How will having legal representation help these women?

“These women don't have anybody to stand up for them.

“With legal representation, I think they will have the opportunity of a fair trial and, where they are not convicted, their lawyer will be able to inform the court that, because they've not been convicted, a further order should be issued that that record of fingerprinting should be expunged from police records."

What kind of sentence do they face, if convicted?

“I don't think it goes beyond three months. Normally, there would be the option of a fine. If they can, they will pay the fine, but then be back on the streets the next day."

For people already in poverty, a fine isn’t great.

“No, and inflation is very high here, life is becoming very expensive, and the government is heavily indebted, so it has very little money to create jobs. As a result, there's a huge amount of informal employment."

Is there also a concern about seeing people who are already economically-marginalised drawn into the criminal justice system?

“Yes. We’re talking about a mother with a small baby strapped on her back. The baby is strapped on her back because she can't afford help, someone to look after the child.

“Sometimes it's raining. There have also been riots, though not so much recently.

“She's spreading her wares out on the street to sell, but she has to keep one eye on her wares and one eye out for the law enforcement officers.

“Every evening, it's a cat and mouse game with the enforcement officers.

“Whatever they're doing, they're being criminalised for being poor.
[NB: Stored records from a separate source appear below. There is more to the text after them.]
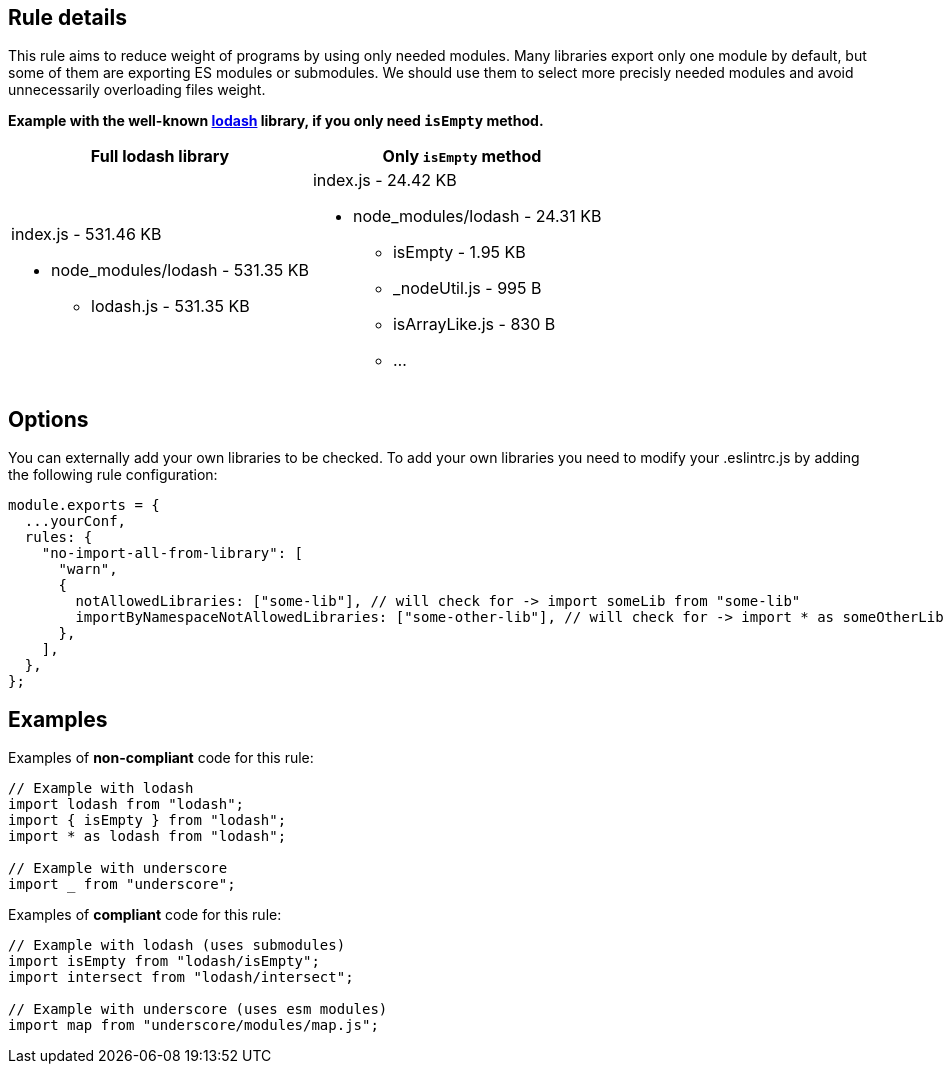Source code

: ## Rule details

This rule aims to reduce weight of programs by using only needed modules. Many libraries export only one module by default, but some of them are exporting ES modules or submodules. We should use them to select more precisly needed modules and avoid unnecessarily overloading files weight.

*Example with the well-known https://lodash.com/[lodash] library, if you only need
`isEmpty` method.*


|===
|Full lodash library |Only `isEmpty` method

a|index.js - 531.46 KB

* node_modules/lodash - 531.35 KB
** lodash.js - 531.35 KB

a|index.js - 24.42 KB

* node_modules/lodash - 24.31 KB
** isEmpty - 1.95 KB
** _nodeUtil.js - 995 B
** isArrayLike.js - 830 B
** ...

|===

## Options

You can externally add your own libraries to be checked. To add your own libraries you need to modify your .eslintrc.js by adding the following rule configuration:

```js
module.exports = {
  ...yourConf,
  rules: {
    "no-import-all-from-library": [
      "warn",
      {
        notAllowedLibraries: ["some-lib"], // will check for -> import someLib from "some-lib"
        importByNamespaceNotAllowedLibraries: ["some-other-lib"], // will check for -> import * as someOtherLib from "some-other-lib"
      },
    ],
  },
};
```

## Examples

Examples of **non-compliant** code for this rule:

```js
// Example with lodash
import lodash from "lodash";
import { isEmpty } from "lodash";
import * as lodash from "lodash";

// Example with underscore
import _ from "underscore";
```

Examples of **compliant** code for this rule:

```js
// Example with lodash (uses submodules)
import isEmpty from "lodash/isEmpty";
import intersect from "lodash/intersect";

// Example with underscore (uses esm modules)
import map from "underscore/modules/map.js";
```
“It’s unfortunate because the law enforcement officer is an agent of the State. And who should be tackling poverty? It's the same State or government that sends its law enforcement officers to harass street hawkers, women who are trying to earn an honest living for themselves and their families.”

It’s a little over ten years since you completed your Masters at Essex. If you were to meet a young person in Kenya and they said, ’I am keen to work in human rights, I am thinking of going to Essex,’ what would you say?

“I would say, ‘Yes!!!’ I would tell them, ‘You should run very fast.’” (laughs)


“Well, one, the LLM at Essex is interdisciplinary.

“Two, a lot of people within the field of human rights have a history connecting them to Essex. They either obtained their MA or LLM at Essex or they went to another university but their professor had been at Essex.

“Three, a lot of the professors at Essex are practitioners. So, they are not only academicians but they practice - and you realise practice is often very different from what is in the textbook. Even if the text of a treaty or convention is very clear - the state has this or that obligation - because the professor is a practitioner too, they can tell you that when they sit on a roundtable with a particular government, their representative will ask you, ‘What's in it for our country? If this matters to your country so much as to you, what are you going to give us?’

“Being taught by practitioners gives you a very, very good and solid background because you understand that what’s in the text and what happens in practice can be quite different.”